Borger, Martina: Wir holen alles nach

München. Frühmorgens im Sommer.

Wir treffen die 68-jährige Rentnerin Ellen mit ihrem Hund auf ihrer Tour an. Sie trägt Zeitungen aus, um ihre Rente aufzubessern.
Aus dem gleichen Grund gibt sie auch Nachhilfe. Der achtjährige Elvis, der bei seiner Mutter Sina und deren kürzlich eingezogenem Partner Thorsten lebt, ist einer ihrer Schüler.

Als Sina, die viel arbeiten muss und ständig auf der Suche nach Betreuungsmöglichkeiten für ihren Sohn ist, Ellen bittet, den Jungen in den Ferien zwei Wochen zu betreuen, sagt die Rentnerin nicht zuletzt wegen des verlockenden Verdienstes zu.

Am Montag der zweiten Woche kommt Elvis nach einem Zeltausflug mit Thorsten, seinem „Stiefvater“, wieder zu Ellen. Er ist völlig verändert.
Er ist wortkarg, desinteressiert, müde und hat Bauchweh.

Und dann macht Ellen eine Entdeckung. Sie erzählt es Sina…

Der 304-seitige Roman ist unterhaltsam, kurzweilig und stellenweise berührend.
Er liest sich flüssig und obwohl ich recht bald ahnte, in welche Richtung es ging, ließ mein Interesse nicht nach. Dass ich dann von einer etwas anderen Auflösung als erwartet überrascht wurde, freute mich.

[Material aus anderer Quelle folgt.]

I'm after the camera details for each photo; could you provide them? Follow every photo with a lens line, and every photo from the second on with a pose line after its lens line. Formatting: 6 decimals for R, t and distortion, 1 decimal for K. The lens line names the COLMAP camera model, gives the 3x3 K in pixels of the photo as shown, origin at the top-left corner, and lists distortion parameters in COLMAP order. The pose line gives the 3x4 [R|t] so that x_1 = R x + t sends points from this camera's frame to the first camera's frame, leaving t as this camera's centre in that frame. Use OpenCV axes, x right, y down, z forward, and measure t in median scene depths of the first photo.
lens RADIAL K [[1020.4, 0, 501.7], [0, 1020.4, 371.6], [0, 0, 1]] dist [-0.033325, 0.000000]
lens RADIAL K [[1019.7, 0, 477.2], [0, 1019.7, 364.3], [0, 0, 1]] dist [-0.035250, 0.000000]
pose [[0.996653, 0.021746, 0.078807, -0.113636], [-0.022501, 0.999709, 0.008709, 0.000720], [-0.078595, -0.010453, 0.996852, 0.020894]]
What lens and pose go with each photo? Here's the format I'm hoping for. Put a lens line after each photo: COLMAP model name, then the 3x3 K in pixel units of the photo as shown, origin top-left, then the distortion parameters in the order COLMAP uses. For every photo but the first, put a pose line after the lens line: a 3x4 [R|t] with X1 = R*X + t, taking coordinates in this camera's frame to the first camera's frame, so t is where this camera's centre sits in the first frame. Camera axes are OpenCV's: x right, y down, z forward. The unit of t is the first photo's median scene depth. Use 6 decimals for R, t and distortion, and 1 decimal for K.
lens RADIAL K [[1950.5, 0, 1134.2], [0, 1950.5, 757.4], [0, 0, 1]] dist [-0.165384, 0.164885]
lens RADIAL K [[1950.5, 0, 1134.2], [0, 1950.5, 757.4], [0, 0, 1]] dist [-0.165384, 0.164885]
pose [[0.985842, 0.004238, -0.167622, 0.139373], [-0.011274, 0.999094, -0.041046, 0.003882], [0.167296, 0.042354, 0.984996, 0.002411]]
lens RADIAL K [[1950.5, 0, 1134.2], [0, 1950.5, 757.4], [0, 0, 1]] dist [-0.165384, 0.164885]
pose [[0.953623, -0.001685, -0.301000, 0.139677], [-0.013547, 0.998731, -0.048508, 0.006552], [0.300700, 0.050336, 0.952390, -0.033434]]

Martina Borger spricht m. E. eine recht breite weibliche Zielgruppe an, indem sie die Lebenslagen von zwei Frauen aus verschiedenen Generationen gut beleuchtet. Sie geht sowohl auf die (fast) alleinerziehende Sina als auch auf die Rentnerin Ellen recht ausführlich ein.

Dabei malt sie allerdings ein ziemlich düsteres und pessimistisches Bild. Das Leben diese beiden in der Großstadt lebenden Frauen scheint überwiegend aus Sorgen und Katastrophen zu bestehen. Schwere und Ernst überwiegen.
Das Schöne tritt eher in den Hintergrund, auch wenn es letztlich ein versöhnliches Ende mit einer Freundschaft zwischen jung und alt gibt.

Die Autorin bringt in ihrem Buch zahlreiche aktuelle, bedeutsame und komplexe Themen unter.
Für meinen Geschmack waren es zu viele.
Sie geht auf die Sorgen und Nöte alleinerziehender Mütter, Patchworkfamilien, Altersarmut, Umwelt- und Klimaschutz, Achtsamkeit und Zivilcourage, Alkoholismus, Zivilcourage, Misshandlung, Mobbing, Verlust und Trennung ein.
Klingt nach viel? Ist es auch!

Martina Borger streift all diese Themen, bleibt dann jedoch sehr an der Oberfläche und versäumt es, auf Konsequenzen und komplexe Folgen einzugehen bzw. diese mehr als nur anzudeuten.
Diese Tatsache könnte zu der Bewertung führen, dass es sich hier um ein Buch handelt, das einerseits schwergewichtig sein möchte, andererseits aber nicht genügend tiefgründig ist.

Aber vielleicht wollte die Autorin gar kein schwergewichtiges, tiefgründiges und allzu ernsthaftes Buch schreiben.
Vielleicht hatte sie eine andere Intention.
Vielleicht wollte sie mit ihrem Roman einfach nur gut unterhalten sowie gleichzeitig einen Anstoß zum Nachdenken und Diskutieren geben.
Und das ist ihr auf jeden Fall gelungen.